Disclaimer: Your capital is at risk. This is not investment advice.
Monthly Rebalancing Report;
The new weights on 31 July for the BOLD Index are 24.5% Bitcoin and 75.5% Gold.
The ByteTree BOLD Index (BOLD) rose by 1.7% in June, taking the return for the year to 17.4% in USD terms. Over the month, Bitcoin fell by 3.9%, Gold rose by 2.4%, global equities rose by 3.3%, and US Treasuries went down by 1.2%.
At the month end, the Bitcoin weight had fallen to 22.8% while Gold had risen to 77.2% of the BOLD Index. As a result, the BOLD portfolio rebalancing saw 1.7% added to Bitcoin and Gold reduced accordingly.
Over the past year, BOLD has been overtaken by Bitcoin but leads the Gold price. All assets are ahead of a 60:40 Balanced Portfolio over the period.
BOLD, Bitcoin, Gold and a 60:40 Portfolio over One Year
Over five years, BOLD is +130% against 280% for Bitcoin and 60% for Gold. A 60:40 Balanced Portfolio has risen by 31%.
BOLD, Bitcoin, Gold and a 60:40 Portfolio over Five Years
At the end of July, the 360-day volatility for Bitcoin and Gold were 41.8% and 13.5% respectively. Once again, Bitcoin volatility fell and is challenging the lows seen in 2015. The blockchain was quiet back then, with transactional activity of approximately $200 million per week. Today it is over $30 billion, which means this is the lowest level of price volatility while Bitcoin has been associated with a vibrant monetary network.
Bitcoin and Gold Past 360-day Volatility
As Bitcoin volatility falls, its credibility as a serious asset rises. To put it into perspective, Bitcoin’s 41.8% volatility is slightly higher than Google’s but less than Amazon, Tesla or Nvidia over the past 360 days. It is remarkable that mainstream investors continue to ridicule Bitcoin yet gladly embrace high exposure to the leading technology companies which dominate the index funds. In that sense, Bitcoin’s perceived risk significantly exceeds its actual risk, making it a powerful opportunity for contrarian investors.
As Bitcoin’s volatility falls, its exposure increases in the BOLD index in line with the following formula.
Risk-weighted asset allocation techniques improve risk-adjusted returns. BOLD uses the “inverse volatility” methodology, which means the more volatile asset has a lower weight in the basket and vice versa.
As a result of the rebalancing, Bitcoin exposure in the BOLD Index is the highest ever, and Gold’s is the lowest.
BOLD not only benefits from capital appreciation from rising Bitcoin and Gold prices but also from monthly rebalancing transactions and risk management from asset allocation. Monthly rebalancing transactions, buy low and sell high, capturing a little excess return in the process. In July, once again, one asset rose while the other fell. Bitcoin and Gold naturally have low correlation, and it is rare that both assets perform well or badly at the same time. This helps to keep the BOLD Index volatility low and only marginally higher than Gold.
Gold is currently trading at a premium to ByteTree’s fair value, while Bitcoin is trading close to fair value as the network remains vibrant. Gold is doing well as it finds itself in a unique role within an uncertain world. The premium has fallen slightly as inflation expectations have risen in July, buoyed by a firmer oil price.
The natural non-correlation and diversification benefits of these assets are highlighted by the naturally offsetting premiums above. Bitcoin and Gold are opposing forces.

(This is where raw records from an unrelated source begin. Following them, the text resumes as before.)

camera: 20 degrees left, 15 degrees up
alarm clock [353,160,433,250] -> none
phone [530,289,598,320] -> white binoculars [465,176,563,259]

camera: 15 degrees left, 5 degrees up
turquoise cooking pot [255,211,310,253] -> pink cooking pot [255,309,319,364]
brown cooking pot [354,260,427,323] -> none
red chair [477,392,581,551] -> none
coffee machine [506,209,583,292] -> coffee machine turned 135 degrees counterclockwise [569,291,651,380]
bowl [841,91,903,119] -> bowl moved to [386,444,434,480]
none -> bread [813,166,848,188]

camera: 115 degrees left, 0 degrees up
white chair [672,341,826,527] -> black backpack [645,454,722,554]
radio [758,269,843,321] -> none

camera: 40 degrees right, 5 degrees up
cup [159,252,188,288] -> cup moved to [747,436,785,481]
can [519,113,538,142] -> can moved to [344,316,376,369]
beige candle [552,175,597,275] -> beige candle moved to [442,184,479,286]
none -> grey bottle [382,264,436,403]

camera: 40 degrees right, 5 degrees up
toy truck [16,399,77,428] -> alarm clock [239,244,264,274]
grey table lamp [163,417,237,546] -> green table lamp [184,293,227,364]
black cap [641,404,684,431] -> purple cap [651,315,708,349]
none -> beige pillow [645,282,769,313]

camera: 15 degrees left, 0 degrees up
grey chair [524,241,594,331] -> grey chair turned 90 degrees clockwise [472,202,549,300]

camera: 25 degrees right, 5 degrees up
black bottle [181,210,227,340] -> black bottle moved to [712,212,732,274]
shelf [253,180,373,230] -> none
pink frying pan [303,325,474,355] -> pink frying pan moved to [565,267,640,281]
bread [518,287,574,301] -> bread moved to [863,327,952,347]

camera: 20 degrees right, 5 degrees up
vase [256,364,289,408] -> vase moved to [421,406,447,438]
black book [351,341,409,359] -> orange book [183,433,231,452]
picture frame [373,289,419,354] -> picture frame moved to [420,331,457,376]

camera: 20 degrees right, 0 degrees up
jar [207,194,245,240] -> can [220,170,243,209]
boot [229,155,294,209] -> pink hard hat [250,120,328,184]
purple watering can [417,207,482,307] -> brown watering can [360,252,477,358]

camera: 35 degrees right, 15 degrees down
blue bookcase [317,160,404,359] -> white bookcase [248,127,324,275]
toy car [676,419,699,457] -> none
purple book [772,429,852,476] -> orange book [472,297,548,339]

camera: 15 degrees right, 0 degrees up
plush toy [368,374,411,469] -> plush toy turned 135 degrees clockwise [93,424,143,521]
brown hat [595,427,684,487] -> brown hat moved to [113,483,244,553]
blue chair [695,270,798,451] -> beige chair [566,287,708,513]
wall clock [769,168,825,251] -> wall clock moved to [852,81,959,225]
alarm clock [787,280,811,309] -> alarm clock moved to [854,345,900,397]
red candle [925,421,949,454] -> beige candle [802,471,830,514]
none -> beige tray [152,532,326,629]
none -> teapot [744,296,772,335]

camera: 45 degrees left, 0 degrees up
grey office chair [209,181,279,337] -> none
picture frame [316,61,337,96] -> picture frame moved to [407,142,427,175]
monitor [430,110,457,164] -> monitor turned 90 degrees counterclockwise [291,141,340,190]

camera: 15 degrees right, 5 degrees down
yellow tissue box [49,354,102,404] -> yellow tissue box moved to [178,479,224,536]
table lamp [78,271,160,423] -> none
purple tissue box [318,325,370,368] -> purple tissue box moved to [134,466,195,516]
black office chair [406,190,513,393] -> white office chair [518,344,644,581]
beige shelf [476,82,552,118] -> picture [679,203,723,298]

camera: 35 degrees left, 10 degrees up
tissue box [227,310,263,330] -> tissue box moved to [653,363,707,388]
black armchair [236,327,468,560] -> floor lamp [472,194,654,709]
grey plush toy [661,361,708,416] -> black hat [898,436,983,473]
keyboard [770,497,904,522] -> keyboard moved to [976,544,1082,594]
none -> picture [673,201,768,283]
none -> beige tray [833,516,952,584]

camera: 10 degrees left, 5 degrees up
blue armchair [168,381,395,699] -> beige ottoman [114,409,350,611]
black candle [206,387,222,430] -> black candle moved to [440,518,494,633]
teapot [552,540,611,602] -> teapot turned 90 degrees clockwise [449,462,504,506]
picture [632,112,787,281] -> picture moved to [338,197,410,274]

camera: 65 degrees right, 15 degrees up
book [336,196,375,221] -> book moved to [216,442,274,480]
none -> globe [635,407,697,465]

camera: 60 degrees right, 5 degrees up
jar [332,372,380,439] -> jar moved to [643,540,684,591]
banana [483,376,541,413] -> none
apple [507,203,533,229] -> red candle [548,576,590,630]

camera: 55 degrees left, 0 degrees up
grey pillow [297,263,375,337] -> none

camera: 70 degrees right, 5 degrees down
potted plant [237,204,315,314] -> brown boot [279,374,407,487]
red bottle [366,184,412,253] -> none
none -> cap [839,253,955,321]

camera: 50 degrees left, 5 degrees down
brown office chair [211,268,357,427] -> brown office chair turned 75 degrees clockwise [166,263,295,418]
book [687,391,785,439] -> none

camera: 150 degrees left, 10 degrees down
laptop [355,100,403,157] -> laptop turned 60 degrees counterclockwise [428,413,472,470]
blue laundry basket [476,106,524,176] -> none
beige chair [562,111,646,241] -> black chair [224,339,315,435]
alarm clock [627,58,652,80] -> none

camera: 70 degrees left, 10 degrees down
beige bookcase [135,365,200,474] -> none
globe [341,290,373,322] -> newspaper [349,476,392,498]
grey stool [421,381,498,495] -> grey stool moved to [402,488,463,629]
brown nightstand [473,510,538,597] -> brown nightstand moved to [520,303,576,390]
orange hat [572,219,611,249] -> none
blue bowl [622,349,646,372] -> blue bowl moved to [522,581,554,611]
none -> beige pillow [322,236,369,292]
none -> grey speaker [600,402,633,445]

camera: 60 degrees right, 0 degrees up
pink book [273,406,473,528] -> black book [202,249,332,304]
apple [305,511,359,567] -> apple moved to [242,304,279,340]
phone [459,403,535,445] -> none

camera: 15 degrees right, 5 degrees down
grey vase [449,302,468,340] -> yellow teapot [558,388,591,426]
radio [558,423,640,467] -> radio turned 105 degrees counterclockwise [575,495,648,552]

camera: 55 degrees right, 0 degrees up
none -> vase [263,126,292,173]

The expectation is for Bitcoin to have the upper hand over the next year as the next halving (April ‘24) is nine months away. Based on the last three cycles, we would normally expect to see a period of strength in the run-up. But it is hard to forecast which will be the stronger asset, just that whichever it is, the other will compliment it over the long term.
A Bitcoin is worth 14.8 ounces of Gold, as shown in blue, up from 10 ounces at the beginning of the year.
Bitcoin Versus Gold
BOLD gives investors exposure to the two most liquid alternative assets on a risk-weight basis. This is a highly efficient asset strategy that has mirrored the growth in the global money supply more closely than any other asset combination. Since 2015, the G20 money supply has grown at 6.2% per annum in contrast to BOLD1, which has grown at 24% p.a., or 3.9x faster.
BOLD has been an Effective Hedge Against Global Monetary Supply Growth
The money supply is currently shrinking, but slowly. Historically, this would urge caution for financial markets. If the dollar remains soft, which it has this year so far, there seems to be enough buoyancy for markets to remain calm. Yet should the US dollar start rising again, this will put downward pressure on asset prices. A key driver for the BOLD Index is inflation. Commodities have been firm in July, led by oil. It will not go away quickly or easily, and BOLD is a natural inflation hedge.